## Work order
Filter the entries and keep only the lines where the string "views" appears.

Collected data
************

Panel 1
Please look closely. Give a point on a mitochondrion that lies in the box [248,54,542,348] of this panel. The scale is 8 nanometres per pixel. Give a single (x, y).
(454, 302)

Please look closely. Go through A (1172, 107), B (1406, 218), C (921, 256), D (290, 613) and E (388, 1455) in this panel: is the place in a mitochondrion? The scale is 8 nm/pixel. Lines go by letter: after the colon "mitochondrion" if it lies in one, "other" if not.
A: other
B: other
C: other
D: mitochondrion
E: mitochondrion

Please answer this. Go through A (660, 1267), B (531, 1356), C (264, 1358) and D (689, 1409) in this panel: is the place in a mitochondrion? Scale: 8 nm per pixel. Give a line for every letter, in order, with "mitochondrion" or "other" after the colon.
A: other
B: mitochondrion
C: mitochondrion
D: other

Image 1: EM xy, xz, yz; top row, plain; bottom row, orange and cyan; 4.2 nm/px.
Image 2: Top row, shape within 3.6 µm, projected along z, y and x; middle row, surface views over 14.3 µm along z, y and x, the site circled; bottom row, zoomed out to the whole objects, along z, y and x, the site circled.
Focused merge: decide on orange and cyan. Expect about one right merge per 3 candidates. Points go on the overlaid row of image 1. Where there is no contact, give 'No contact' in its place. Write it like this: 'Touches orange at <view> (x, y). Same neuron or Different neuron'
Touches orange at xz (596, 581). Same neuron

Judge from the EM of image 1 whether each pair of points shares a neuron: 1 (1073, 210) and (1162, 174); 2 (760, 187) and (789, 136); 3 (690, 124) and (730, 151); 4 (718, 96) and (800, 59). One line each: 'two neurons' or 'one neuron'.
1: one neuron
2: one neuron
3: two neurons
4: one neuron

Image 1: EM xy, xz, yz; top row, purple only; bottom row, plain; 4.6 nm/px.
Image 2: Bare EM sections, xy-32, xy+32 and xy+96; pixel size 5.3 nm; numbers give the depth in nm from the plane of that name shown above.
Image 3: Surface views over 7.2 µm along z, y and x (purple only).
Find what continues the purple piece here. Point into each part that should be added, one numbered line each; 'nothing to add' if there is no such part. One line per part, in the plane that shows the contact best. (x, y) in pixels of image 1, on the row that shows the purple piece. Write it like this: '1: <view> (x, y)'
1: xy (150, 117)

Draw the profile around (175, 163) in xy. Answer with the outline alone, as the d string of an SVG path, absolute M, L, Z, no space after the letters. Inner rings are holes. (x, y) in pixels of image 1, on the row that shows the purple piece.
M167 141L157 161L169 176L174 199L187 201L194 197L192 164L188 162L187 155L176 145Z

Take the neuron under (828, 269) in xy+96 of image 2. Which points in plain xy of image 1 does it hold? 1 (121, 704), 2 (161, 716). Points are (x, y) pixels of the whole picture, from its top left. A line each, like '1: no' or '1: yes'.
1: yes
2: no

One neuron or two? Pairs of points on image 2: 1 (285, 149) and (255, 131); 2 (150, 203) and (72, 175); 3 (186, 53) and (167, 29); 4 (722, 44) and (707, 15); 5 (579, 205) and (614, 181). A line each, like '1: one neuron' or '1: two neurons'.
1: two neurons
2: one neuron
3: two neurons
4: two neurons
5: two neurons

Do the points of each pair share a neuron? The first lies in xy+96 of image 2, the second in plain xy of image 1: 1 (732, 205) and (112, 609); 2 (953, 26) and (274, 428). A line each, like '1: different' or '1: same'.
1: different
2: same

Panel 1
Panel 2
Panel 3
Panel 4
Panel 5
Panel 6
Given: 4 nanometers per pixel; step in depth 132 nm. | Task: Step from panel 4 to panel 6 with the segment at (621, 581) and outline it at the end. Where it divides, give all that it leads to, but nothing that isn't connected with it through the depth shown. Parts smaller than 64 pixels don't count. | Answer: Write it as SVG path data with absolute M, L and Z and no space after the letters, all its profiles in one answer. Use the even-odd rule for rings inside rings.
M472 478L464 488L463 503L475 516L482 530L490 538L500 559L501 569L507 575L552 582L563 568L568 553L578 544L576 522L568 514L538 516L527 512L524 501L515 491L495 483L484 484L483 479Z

************

## Written reply
Image 2: Top row, shape within 3.6 µm, projected along z, y and x; middle row, surface views over 14.3 µm along z, y and x, the site circled; bottom row, zoomed out to the whole objects, along z, y and x, the site circled.
Image 3: Surface views over 7.2 µm along z, y and x (purple only).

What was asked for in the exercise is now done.